Under the proposed system, politicians would suck up approximately $250 million to fund their election campaigns, and the operative word is “approximately” because the figure would most certainly be more. If it passes, your money would be used to blast out negative television ads, interrupt dinners with robo-calls, and stuff mailboxes with junk – all the things you love so much about politics.
While I understand that this is the nature of politics, I don’t see why taxpayers should pay for it. At a time when we’re struggling to fund worthy programs, why would we consider funding political campaigns on taxpayers’ backs? Since we can’t spend the same dollar twice, spending $250 million on political campaigns comes at the expense of things like additional school aid, getting people back to work with new infrastructure projects, and restoring programs for the developmentally disabled.
And most New Yorkers agree. An April 17th Quinnipiac poll showed that the majority of voters strongly oppose the idea and that by a 55 percent to 35 percent margin, New Yorkers don’t believe taxpayer financing of campaigns will help reduce political corruption.
One need only read the papers to see that it breeds more fraud than it cures. In New York City, politicians receive a whopping $6 in taxpayer funds for every $1 they raise! Over the years, dozens of candidates have brazenly gamed the system to cover absurd personal expenses that have nothing to do with campaigning. It’s happening even now. One NYC mayoral candidate set up straw donors to illegally make false donations and jack up his public financing. Another tried to bribe his way on to a party ticket, not because he wanted to win the election, but to get his hands on millions of “free” taxpayer dollars that he could then distribute to his crony “consultants and advisers.”

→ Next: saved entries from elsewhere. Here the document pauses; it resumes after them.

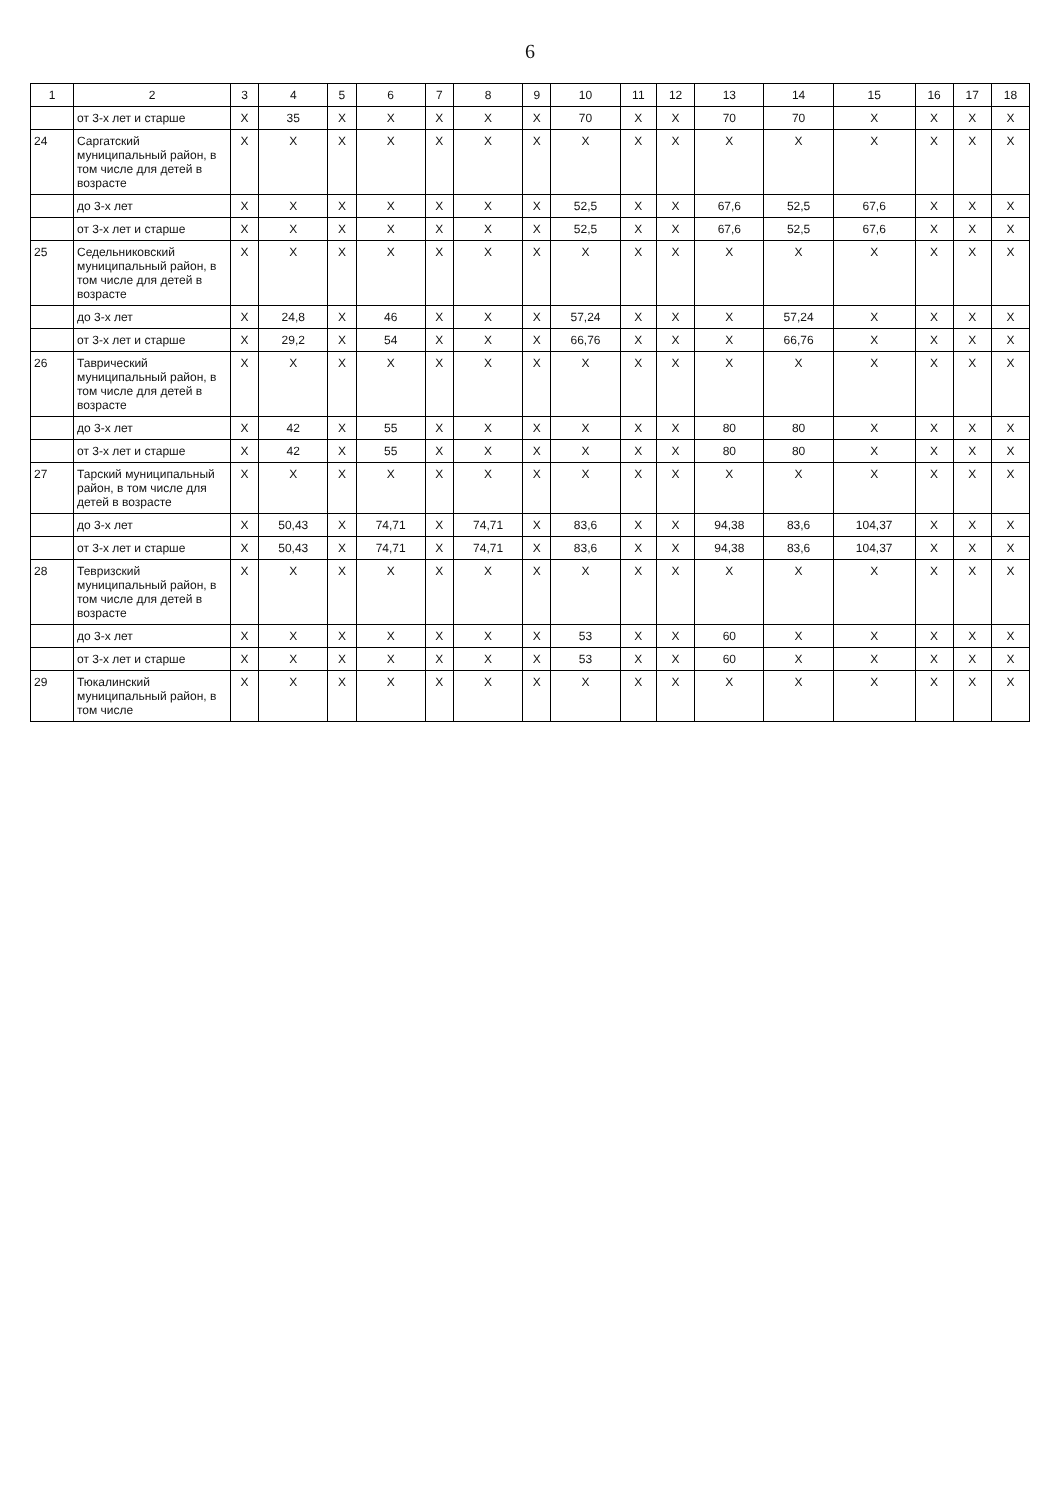6
| 1 | 2 | 3 | 4 | 5 | 6 | 7 | 8 | 9 | 10 | 11 | 12 | 13 | 14 | 15 | 16 | 17 | 18 |
| --- | --- | --- | --- | --- | --- | --- | --- | --- | --- | --- | --- | --- | --- | --- | --- | --- | --- |
| | от 3-х лет и старше | X | 35 | X | X | X | X | X | 70 | X | X | 70 | 70 | X | X | X | X |
| 24 | Саргатский муниципальный район, в том числе для детей в возрасте | X | X | X | X | X | X | X | X | X | X | X | X | X | X | X | X |
| | до 3-х лет | X | X | X | X | X | X | X | 52,5 | X | X | 67,6 | 52,5 | 67,6 | X | X | X |
| | от 3-х лет и старше | X | X | X | X | X | X | X | 52,5 | X | X | 67,6 | 52,5 | 67,6 | X | X | X |
| 25 | Седельниковский муниципальный район, в том числе для детей в возрасте | X | X | X | X | X | X | X | X | X | X | X | X | X | X | X | X |
| | до 3-х лет | X | 24,8 | X | 46 | X | X | X | 57,24 | X | X | X | 57,24 | X | X | X | X |
| | от 3-х лет и старше | X | 29,2 | X | 54 | X | X | X | 66,76 | X | X | X | 66,76 | X | X | X | X |
| 26 | Таврический муниципальный район, в том числе для детей в возрасте | X | X | X | X | X | X | X | X | X | X | X | X | X | X | X | X |
| | до 3-х лет | X | 42 | X | 55 | X | X | X | X | X | X | 80 | 80 | X | X | X | X |
| | от 3-х лет и старше | X | 42 | X | 55 | X | X | X | X | X | X | 80 | 80 | X | X | X | X |
| 27 | Тарский муниципальный район, в том числе для детей в возрасте | X | X | X | X | X | X | X | X | X | X | X | X | X | X | X | X |
| | до 3-х лет | X | 50,43 | X | 74,71 | X | 74,71 | X | 83,6 | X | X | 94,38 | 83,6 | 104,37 | X | X | X |
| | от 3-х лет и старше | X | 50,43 | X | 74,71 | X | 74,71 | X | 83,6 | X | X | 94,38 | 83,6 | 104,37 | X | X | X |
| 28 | Тевризский муниципальный район, в том числе для детей в возрасте | X | X | X | X | X | X | X | X | X | X | X | X | X | X | X | X |
| | до 3-х лет | X | X | X | X | X | X | X | 53 | X | X | 60 | X | X | X | X | X |
| | от 3-х лет и старше | X | X | X | X | X | X | X | 53 | X | X | 60 | X | X | X | X | X |
| 29 | Тюкалинский муниципальный район, в том числе | X | X | X | X | X | X | X | X | X | X | X | X | X | X | X | X |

The Center for Competitive Politics cited the system as the worst in the nation, saying, “The abuse of public funds is so severe and the record of corrupt practices and other misdeeds are so rampant, particularly in the City of New York, that such a system cannot possibly live up to the ‘clean’ moniker that has been assigned to it by proponents.”

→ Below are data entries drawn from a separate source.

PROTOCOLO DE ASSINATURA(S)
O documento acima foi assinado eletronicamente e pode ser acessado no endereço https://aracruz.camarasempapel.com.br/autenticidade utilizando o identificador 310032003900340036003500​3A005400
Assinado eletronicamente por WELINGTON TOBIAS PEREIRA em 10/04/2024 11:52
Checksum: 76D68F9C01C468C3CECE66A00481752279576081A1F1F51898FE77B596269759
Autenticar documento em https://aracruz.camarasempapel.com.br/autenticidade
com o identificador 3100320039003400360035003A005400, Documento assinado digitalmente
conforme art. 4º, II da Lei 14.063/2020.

Now, these same special interest groups want to extend this model to the entire state? No thanks. This plan has little to do with honest elections and everything to do with increasing their political influence.
Most notably, why should anyone be forced to fund a candidate with whom he or she disagrees politically, morally, ideologically, ethically or philosophically? Thomas Jefferson wrote, “To compel a man to furnish funds for the propagation of ideas he disbelieves and abhors is sinful and tyrannical.” I happen to agree. How responsive would candidates be to constituents when they can count on no-questions-asked financing to prop them up?
I appreciate the fervor of taxpayer-funded campaign advocates who want to better the system but in reality, this proposal passes the buck, transferring the risk of running for office to the taxpaying public. And that’s the last thing over-taxed New Yorkers need.